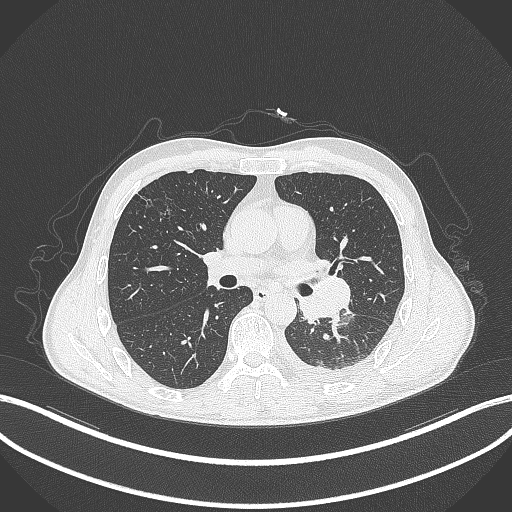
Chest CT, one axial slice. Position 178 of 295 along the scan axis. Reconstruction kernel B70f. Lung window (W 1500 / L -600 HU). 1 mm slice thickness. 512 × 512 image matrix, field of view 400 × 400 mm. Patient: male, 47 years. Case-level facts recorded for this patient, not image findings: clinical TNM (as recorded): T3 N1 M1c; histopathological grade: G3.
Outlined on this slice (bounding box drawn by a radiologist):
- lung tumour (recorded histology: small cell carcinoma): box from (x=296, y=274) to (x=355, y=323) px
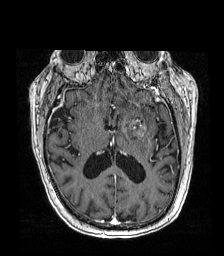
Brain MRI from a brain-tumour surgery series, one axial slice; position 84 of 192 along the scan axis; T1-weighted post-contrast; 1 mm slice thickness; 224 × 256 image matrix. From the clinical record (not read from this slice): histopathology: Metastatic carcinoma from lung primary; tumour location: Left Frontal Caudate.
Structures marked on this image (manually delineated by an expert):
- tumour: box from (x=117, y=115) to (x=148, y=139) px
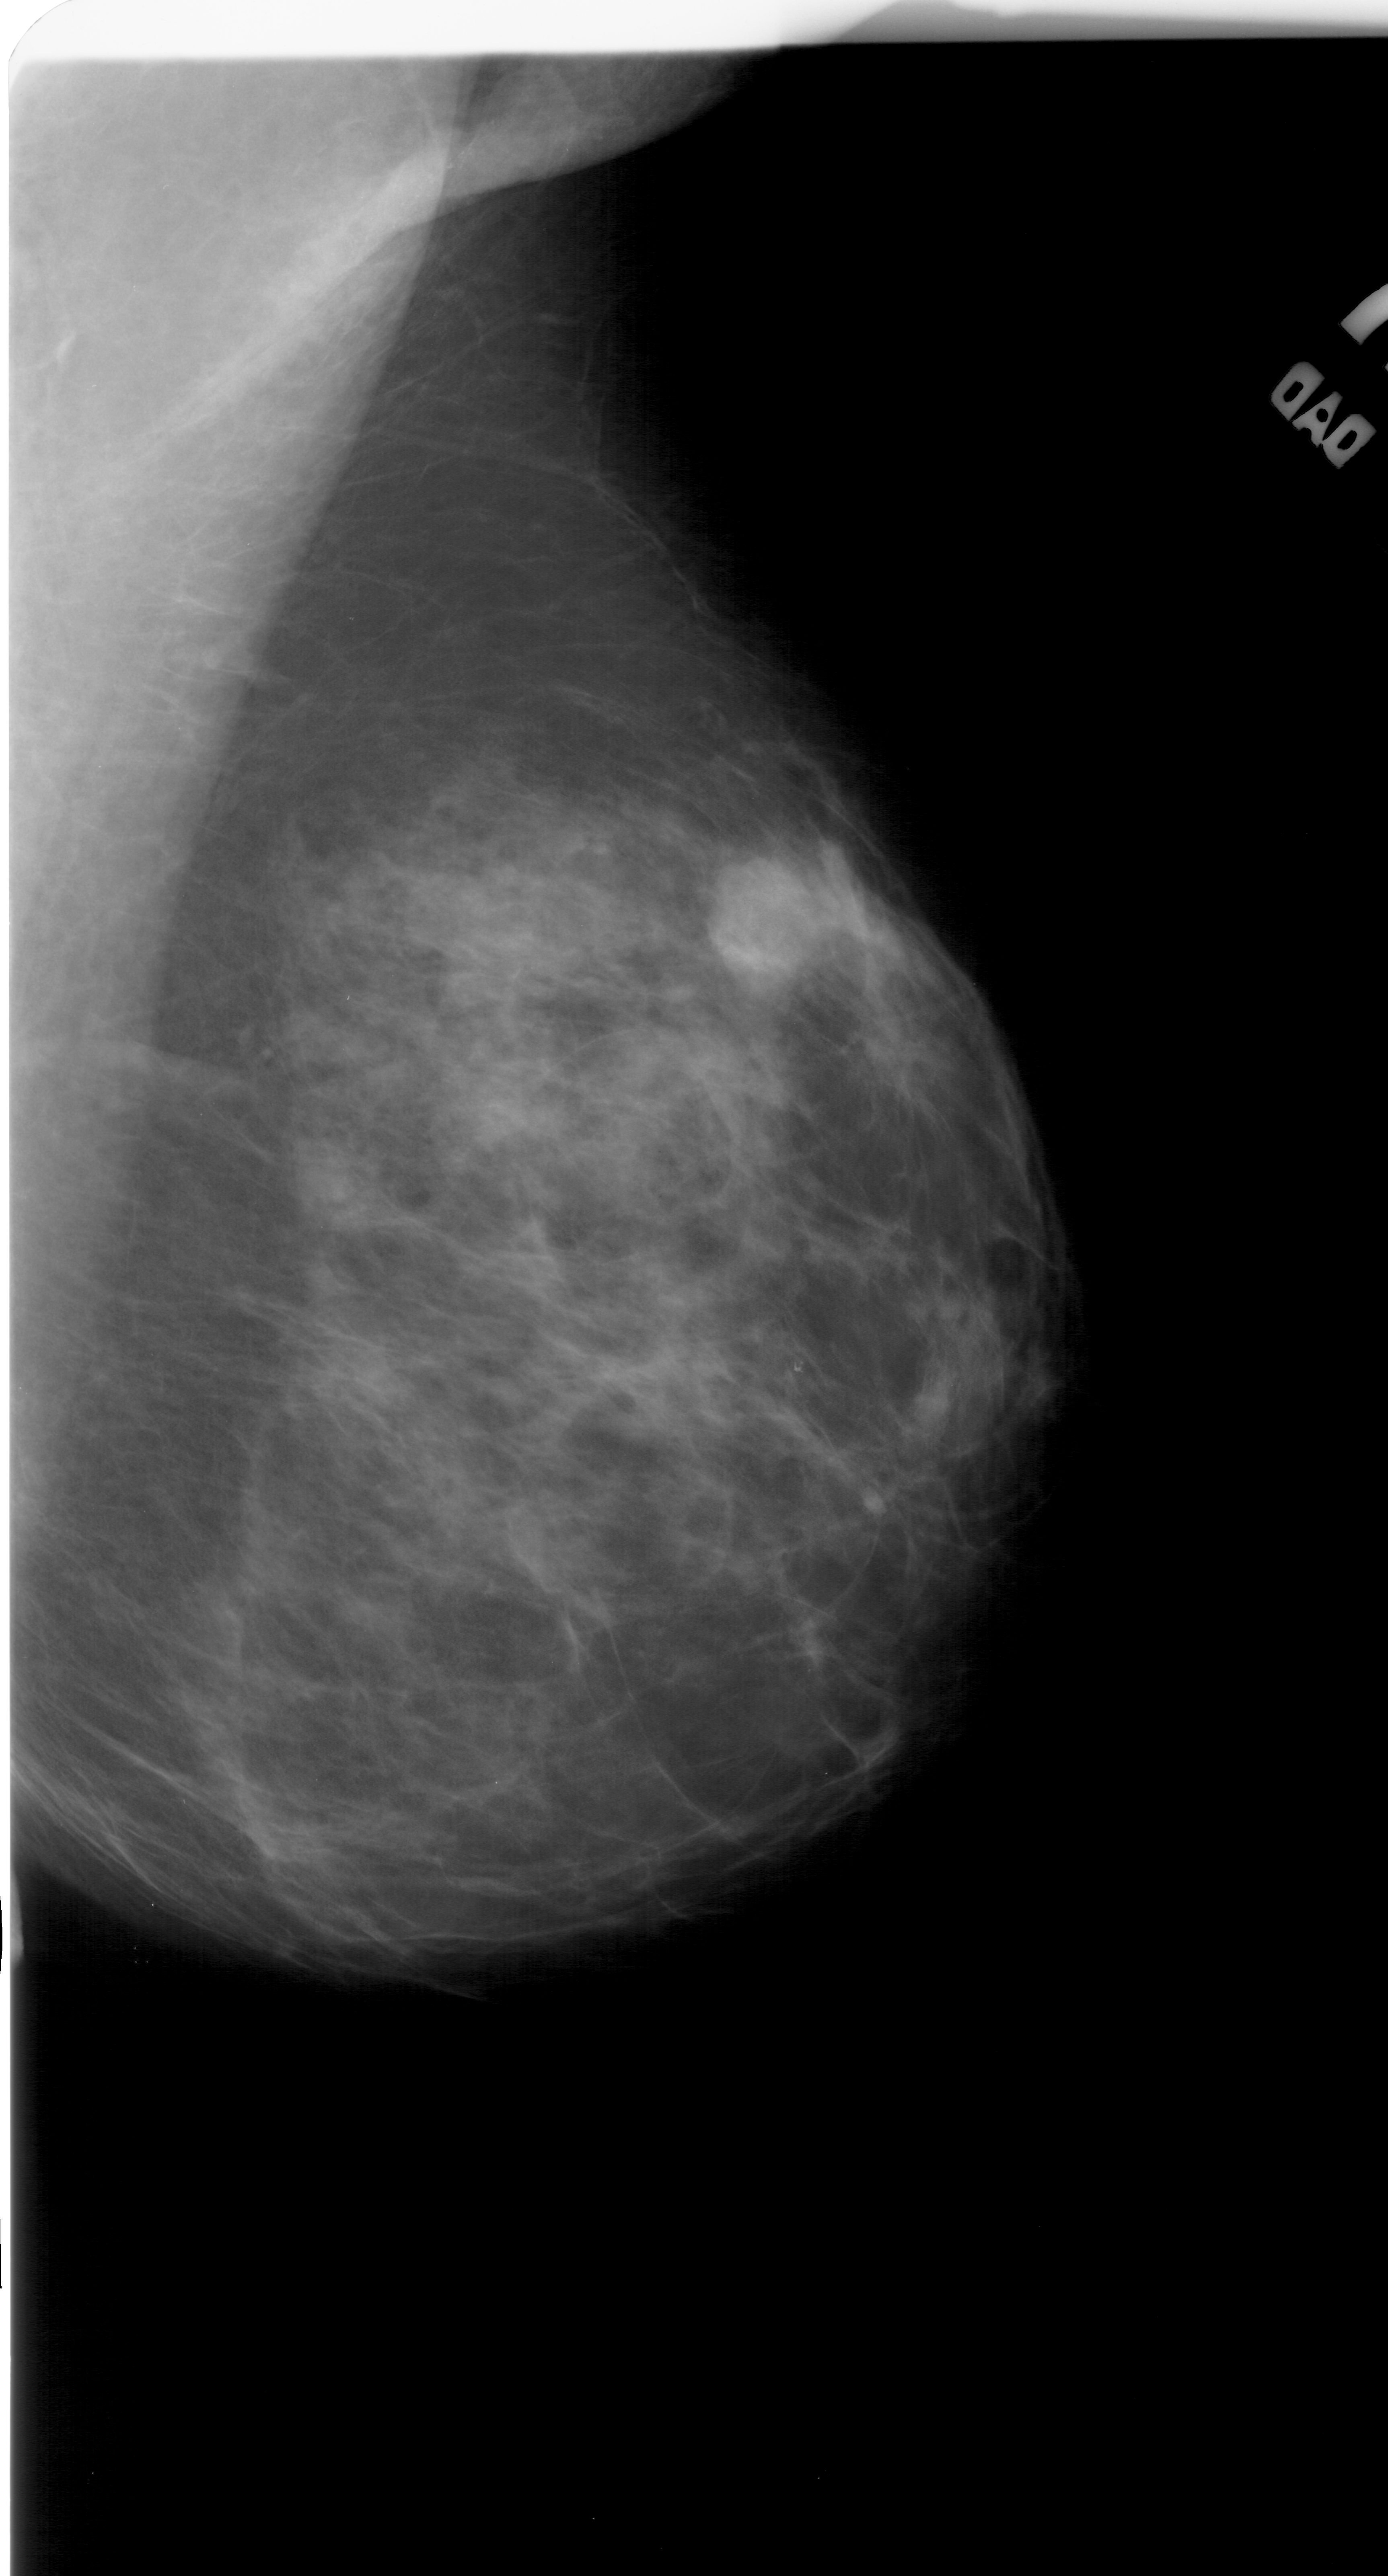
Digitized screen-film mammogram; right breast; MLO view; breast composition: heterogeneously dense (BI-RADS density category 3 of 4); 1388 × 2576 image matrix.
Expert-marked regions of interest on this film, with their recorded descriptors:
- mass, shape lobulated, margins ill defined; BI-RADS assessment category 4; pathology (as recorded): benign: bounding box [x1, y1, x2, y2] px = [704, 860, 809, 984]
...
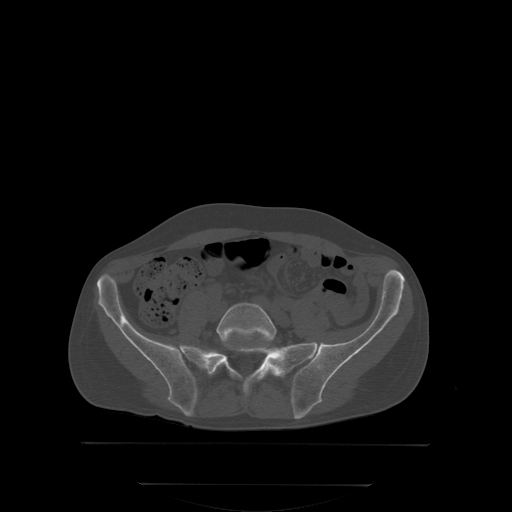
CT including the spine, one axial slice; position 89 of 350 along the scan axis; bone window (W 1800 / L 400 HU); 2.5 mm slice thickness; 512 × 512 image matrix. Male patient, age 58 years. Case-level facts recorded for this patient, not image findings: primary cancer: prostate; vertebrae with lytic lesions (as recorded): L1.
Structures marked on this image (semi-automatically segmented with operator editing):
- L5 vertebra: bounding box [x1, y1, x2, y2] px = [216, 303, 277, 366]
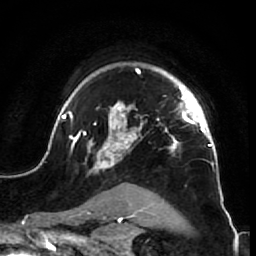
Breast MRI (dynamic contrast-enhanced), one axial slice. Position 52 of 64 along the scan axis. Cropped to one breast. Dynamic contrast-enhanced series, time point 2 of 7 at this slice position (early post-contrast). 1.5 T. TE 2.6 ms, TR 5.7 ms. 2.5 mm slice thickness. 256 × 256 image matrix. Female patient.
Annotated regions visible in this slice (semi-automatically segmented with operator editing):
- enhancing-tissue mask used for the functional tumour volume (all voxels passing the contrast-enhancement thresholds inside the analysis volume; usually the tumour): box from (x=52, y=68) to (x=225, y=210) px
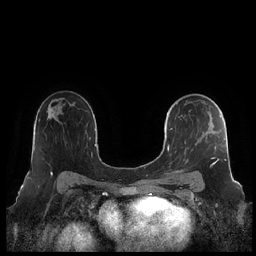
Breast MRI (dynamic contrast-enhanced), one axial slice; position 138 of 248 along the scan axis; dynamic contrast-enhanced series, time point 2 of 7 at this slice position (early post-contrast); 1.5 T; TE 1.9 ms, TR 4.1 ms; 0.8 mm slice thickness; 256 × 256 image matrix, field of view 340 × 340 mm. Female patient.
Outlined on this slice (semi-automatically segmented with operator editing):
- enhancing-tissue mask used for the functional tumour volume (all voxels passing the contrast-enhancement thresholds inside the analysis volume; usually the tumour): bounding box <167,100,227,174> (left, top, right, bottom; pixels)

To do → Look through the records above for the word "bounding". Report how many lines contain it, as a bare number.

Written solution → 4